Carolin Teufelberger
Carolin Teufelberger
Zürich, am 28.10.2021

Soll ich meine Wand streichen? Bohre ich jetzt gleich in eine Stromleitung? Hängt das Bild gerade? Gratis-Apps geloben Antworten auf diese Fragen, haben aber nicht immer die passende Lösung.

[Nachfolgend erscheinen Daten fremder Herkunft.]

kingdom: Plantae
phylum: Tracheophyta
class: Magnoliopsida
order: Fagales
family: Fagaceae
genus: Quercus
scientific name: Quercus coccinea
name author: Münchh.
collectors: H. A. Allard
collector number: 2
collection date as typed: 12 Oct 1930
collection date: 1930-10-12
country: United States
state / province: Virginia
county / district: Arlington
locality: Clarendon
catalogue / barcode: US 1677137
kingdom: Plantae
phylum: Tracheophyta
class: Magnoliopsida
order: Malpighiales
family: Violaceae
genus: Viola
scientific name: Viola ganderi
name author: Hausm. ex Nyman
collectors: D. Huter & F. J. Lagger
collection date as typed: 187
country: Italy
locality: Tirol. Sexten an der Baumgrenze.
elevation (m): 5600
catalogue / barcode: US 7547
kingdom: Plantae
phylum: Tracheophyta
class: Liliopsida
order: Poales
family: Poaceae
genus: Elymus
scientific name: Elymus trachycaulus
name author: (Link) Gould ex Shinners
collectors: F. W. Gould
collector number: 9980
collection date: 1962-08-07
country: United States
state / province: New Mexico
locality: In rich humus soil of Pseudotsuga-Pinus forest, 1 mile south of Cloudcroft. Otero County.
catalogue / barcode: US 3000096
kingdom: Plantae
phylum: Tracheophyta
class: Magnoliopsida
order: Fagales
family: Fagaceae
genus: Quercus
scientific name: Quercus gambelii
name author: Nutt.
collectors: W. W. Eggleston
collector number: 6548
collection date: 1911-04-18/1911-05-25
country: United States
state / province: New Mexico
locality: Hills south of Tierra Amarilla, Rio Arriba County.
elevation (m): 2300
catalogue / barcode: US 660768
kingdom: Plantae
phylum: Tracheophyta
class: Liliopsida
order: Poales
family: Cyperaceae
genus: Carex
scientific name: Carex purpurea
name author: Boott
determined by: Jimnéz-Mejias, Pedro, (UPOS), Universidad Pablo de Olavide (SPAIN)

Beim Heimwerken tauchen immer wieder Probleme auf. Manchmal sind es die mangelnden Fingerfertigkeiten, manchmal die hohen Kosten und manchmal fehlende Werkzeuge oder Vorstellungskraft. Für den letzten Fall gibt’s allerlei Gratis-Apps, die weiterhelfen sollen. Klingt erst einmal gut, die Frage ist aber, ob sie tatsächlich etwas taugen. Ich habe mir fünf sinnvoll klingende Applikationen heruntergeladen und ausprobiert.

Online-Werkzeugkiste

Wer nicht oft werkt, wird viele hilfreiche Tools nicht zu Hause herumliegen haben. Und für das eine Bild, das die beste Freundin im ersten Lockdown selbst gemalt hat und das nun aus Liebe und schlechtem Gewissen an die Wand soll, lohnt es sich kaum, eine Wasserwaage zu kaufen. Dasselbe gilt für einen Dezibelmesser und die viel zu laute WG-Party im Haus gegenüber. In der App «Werkzeugkiste» findest du diese und weitere Hilfsmittel für die schnelle Überprüfung. Funktioniert tadellos, ersetzt aber die echten Werkzeuge nicht. Ich bin zumindest froh, habe ich eine Wasserwaage, die ich einfach hinstellen kann und die nicht – wie das Handy – gleich umkippt.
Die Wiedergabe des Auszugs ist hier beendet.